What a promise!  It is not about how well I do as a mother, thank God!  It is learning to surrender to my Father, who will guide and lead me in grace.  Being a mother is not glamorous or easy; but it is real, human, deep and rich, and it is a gift every day that I’m entrusted with these little people.  I am poured out, depleted, yet my cup runs over.  I am terrified, yet undone by the beauty.  It is the hardest thing I have ever done and yet far better than anything I could have thought up.  I am needed every moment, yet carried by a Father who adopted me and whose love I can never exhaust. 
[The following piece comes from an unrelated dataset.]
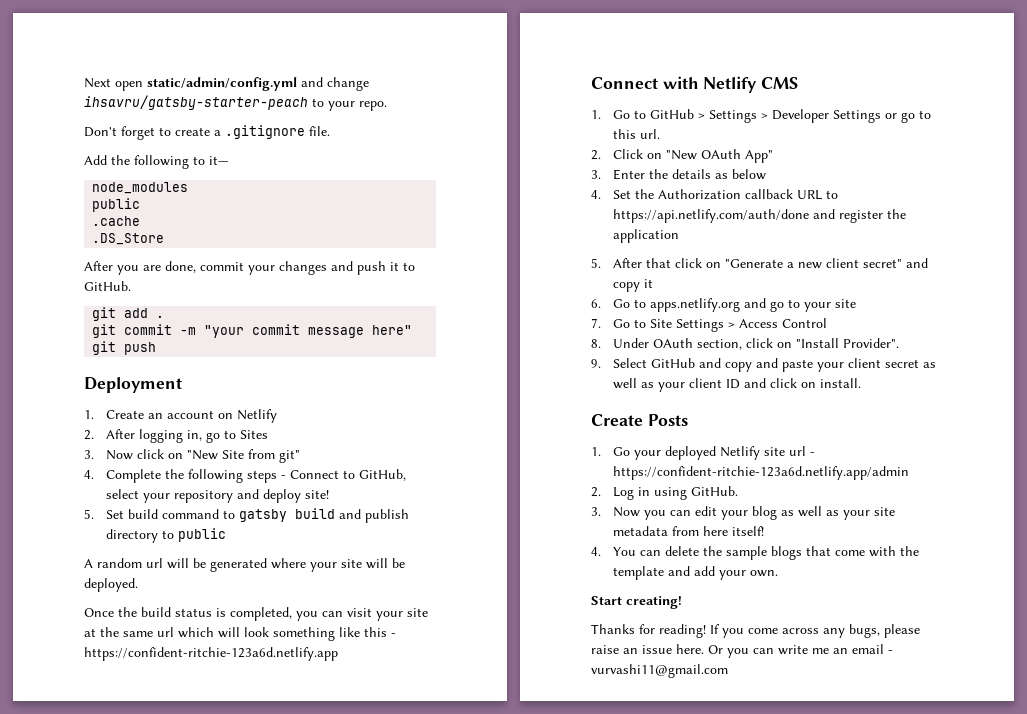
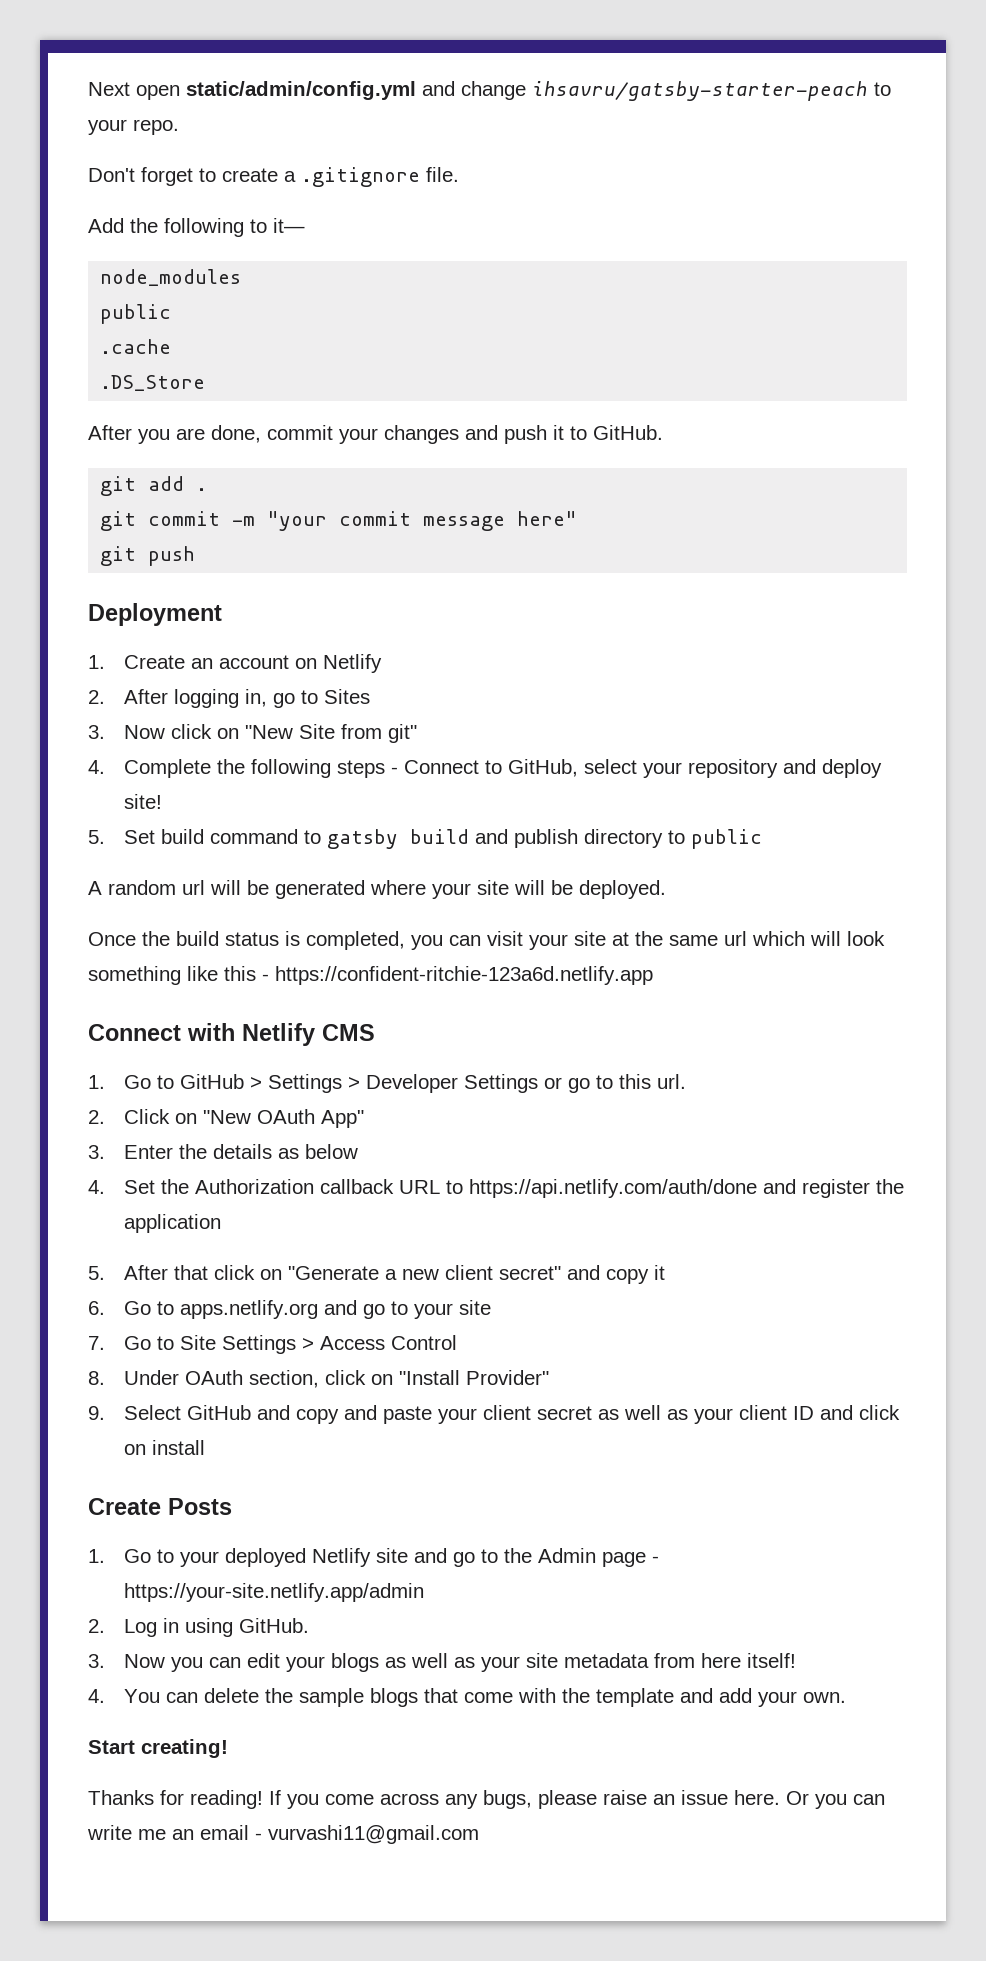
[843,338,900,348] Provider". -> [465,1370,549,1385] Provider"
[820,378,862,388] install. -> [151,1440,205,1455] install
(631, 451) none -> [156,1549,174,1563] to
[789,446,816,456] [613,466,910,480] url - https://confident-ritchie-123a6d.netlify.app/admin -> [413,1548,659,1567] [123,1583,424,1602] and go to the Admin page - https://your-site.netlify.app/admin
[752,506,778,520] blog -> [330,1653,379,1672] blogs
     I’m so thankful for my children. They have helped me become more of who I am in Christ, and have shown me a clearer picture of my own broken, mess of a heart.
     
I am so thankful for my own mother.  She is amazing and was my first teacher.  Where would I be without her?
     

      
There is one more thing I want to say.  It takes a village, no?  My value as a woman is not that I am a mother;  but that I am a child of God, trying to live out His calling for me. 
      
    If you have had life inside your body at any point whether that child was ever born or not, than you are a mother. If you have adopted life or given a life for adoption -- you are a mother.  If you have been an advocate for children, if you have loved the helpless, nurtured them, listened to them --  then you have mothered little ones that are precious in the sight of God.  If you have had to be a mother to aging parents, lost a child or are anticipating the beginning of your journey, if your mother is no longer with you -- may the grace and peace of God rest on you today.  If you have ever mothered another person, to all of you brave, warrior souls who take the risk of giving your heart, time and love to children --today we honor you and say thank you and keep going.



" Inside the frames, the bodies, the souls of our children, reside the children still to come. And the children then still to come. Like nestled dolls, future generations dwell within the child whose eyes I now look into, whose hands I touch. Every day we parent not one child, or even a few children, but every day we parent innumerable, countless children. When I raise my voice, frustrated with a child, I speak to generations of children. When I wipe away a tear, comfort, listen, I honor centuries of children. When we meet our children, children we will not live to meet on this earth, are met, shaped, formed, parented."
   ~Ann Voskamp~
       
(Last year I was asked to share at my church on Mother's Day.  I read from a blog post I wrote the year before. Some of this is re-posted from then.)